Orange needle crystals were grown by vapor diffusion of Et₂O into a CH₃CN solution of L1-b (5.0 mg, 22 μmol) and ZnCl₂ (3.0 mg, 22 μmol) at room temperature overnight. The crystals were isolated, washed with Et₂O three times, and dried in vacuo (6.8 mg, 19 μmol, 86%). FTIR (KBr, cm⁻¹): 3440 (w, br), 3077 (vw), 3027 (vw), 3008 (vw), 2974 (vw), 2902 (w), 2863 (vw, sh), 2822 (vw), 1622 (s), 1599 (vs), 1583 (s, sh), 1546 (vs), 1471 (s), 1447 (s), 1415 (vw, sh), 1371 (s), 1328 (vw), 1321 (vw), 1300 (w), 1284 (w), 1250 (w), 1231 (w), 1215 (vw, sh), 1188 (s), 1173 (s), 1159 (s, sh), 1123 (vw, sh), 1105 (vw), 1067 (w), 1050 (vw), 1024 (vw), 1000 (vw), 946 (w), 923 (vw, sh), 842 (vw, sh), 810 (s), 771 (m), 744 (w), 644 (vw, sh), 642 (w), 551 (vw), 529 (m), 430 (vw), 411 (w). ¹H NMR (400 MHz, CD₃CN): δ = 3.06 (s, 6H), 6.86 (d, J = 8 Hz, 2H), 7.71 (d, J = 8 Hz, 2H), 7.80 (t, J = 4 Hz, 1H), 8.00 (d, J = 8 Hz, 1H), 8.27 (t, J = 8 Hz, 1H), 8.75 (d, J = 4 Hz, 1H), 8.86 (s, 1H). ESI(+)MS (m/z): [M+H]⁺ Calcd for C₁₄H₁₆Cl₂N₃Zn, 360.0, found 360.0. Anal. Calcd for C₁₄H₁₅Cl₂N₃Zn: C, 46.50; H, 4.18; N, 11.62. Found: C, 46.44; H, 4.14; N, 11.57. UV-vis [CH₃CN; λ/nm (ε × 10⁴, M⁻¹cm⁻¹)]: 277 (2.0), 477 (3.3).
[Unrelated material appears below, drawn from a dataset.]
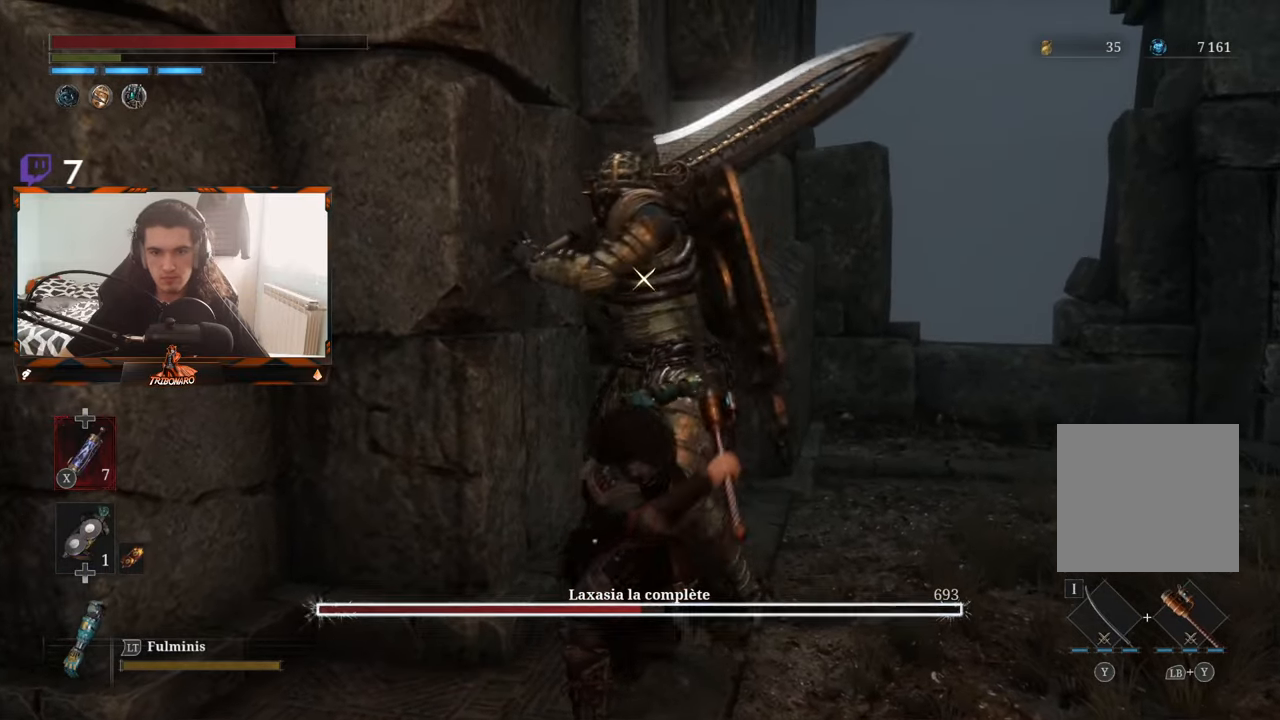
{"buttons": ["R2"], "left_stick": "up-right", "right_stick": "center", "events": []}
X-ray Crystallographic Study

Single crystals suitable for data collection were mounted on a Bruker SMART APEX CCD-based X-ray diffractometer equipped with a low temperature device and fine focus Mo-target X-ray tube (λ = 0.71073 Å) operated at 1500 W power (50 kV, 30 mA). The X-ray intensities were measured at 85(2) K. Empirical absorption corrections were calculated with the SADABS or TWINABS program.⁴¹ Structures were solved and refined with the SAINTPLUS and SHELXTL software packages.^42,43 All non-hydrogen atoms were refined anisotropically. Hydrogen atoms were assigned in idealized positions and each was given a thermal parameter equivalent to 1.2 times the thermal parameter of the atom to which it was attached. The structure solution was checked for higher symmetry with PLATON.⁴⁴ The highest electron density in the final difference Fourier maps for [Zn(L1-a)Cl₂] and [Zn(L1-b)Cl₂] were 1.181 and 1.112 e/ Å ³, respectively, in the vicinity of the Zn center. In the structure of [Zn(L1-b)Cl₂], indexing performed using the CELL_NOW program⁴⁵ indicated that the crystal was a two-component, non-merohedral twin. The data were processed with TWINABS and corrected for absorption.⁴¹ The domains are related by a rotation of 179.8 degrees about the direct and reciprocal [0 1 0] axis. For this refinement, single reflections from component one as well as composite reflections containing a contribution from this component were used. Merging of the data was performed in TWINABS and an HKLF 5 format file was used for refinement.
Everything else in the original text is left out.